My feelings towards you is in a clean slate. Like I've said in my previous post I'd honestly like for everyone to move on and stop worrying about the past. You and I both know that we could attempt to bash each other on this thread for hours upon hours but that would not only be useless but it would't serve a positive purpose for any of us here.

If you still have anything against me personally, I sincerely apologize. I'd like for us to leave past things behind and move on as friends.


----------



## shovenose (May 16, 2013)

Alright, let's do it. /threadclose?


----------



## SeriesN (May 16, 2013)

Drama. Drama and Moar drama. Keep it coming lads. At least continue till LET gets back, then we can move all these to let and keep this place Crap free.


----------



## Aldryic C'boas (May 16, 2013)

shovenose said:


> I'm not talking about Jon Biloh from ColoCrossing. I have no issues with him. I'm talking Jon of GreenValueHost, that is who I dislike.
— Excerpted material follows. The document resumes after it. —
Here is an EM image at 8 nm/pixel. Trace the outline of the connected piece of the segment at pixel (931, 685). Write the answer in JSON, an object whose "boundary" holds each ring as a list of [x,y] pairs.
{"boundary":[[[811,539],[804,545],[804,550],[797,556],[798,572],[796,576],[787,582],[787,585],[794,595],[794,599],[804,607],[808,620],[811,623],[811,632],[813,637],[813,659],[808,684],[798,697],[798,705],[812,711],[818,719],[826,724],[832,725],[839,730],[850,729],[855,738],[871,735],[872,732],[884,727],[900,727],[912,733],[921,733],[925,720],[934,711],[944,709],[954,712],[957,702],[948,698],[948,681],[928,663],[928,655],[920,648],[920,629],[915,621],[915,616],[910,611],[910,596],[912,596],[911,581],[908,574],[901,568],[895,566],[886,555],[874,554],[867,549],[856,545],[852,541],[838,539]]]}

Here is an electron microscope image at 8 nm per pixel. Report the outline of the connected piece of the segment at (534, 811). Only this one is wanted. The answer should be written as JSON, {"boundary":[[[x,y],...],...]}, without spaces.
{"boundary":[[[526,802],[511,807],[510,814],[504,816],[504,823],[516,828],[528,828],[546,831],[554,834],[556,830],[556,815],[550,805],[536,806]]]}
You're not making a very good impression of your own company by trying to drag personal grievances into a public forum, rather than just settling things with him privately.

Just a small bit of advice from someone who has witnessed the consequences of the path you're taking.


----------



## GVH-Jon (May 16, 2013)

shovenose said:


> Alright, let's do it. /threadclose?


I'd like nothing more than for this thread to be closed.

If you'd like we can have a conversation over the phone tomorrow to get everything settled since it's almost midnight here in the east coast.


----------



## shovenose (May 16, 2013)

GVH-Jon said:


> I'd like nothing more than for this thread to be closed.
> 
> If you'd like we can have a conversation over the phone tomorrow to get everything settled since it's almost midnight here in the east coast.


If you want to, you know my number  But I think we're cool.


----------



## Rallias (May 16, 2013)

shovenose said:


> I'm not talking about Jon Biloh from ColoCrossing. I have no issues with him. I'm talking Jon of GreenValueHost, that is who I dislike.


I hereby declare you to be a hypocrite.


----------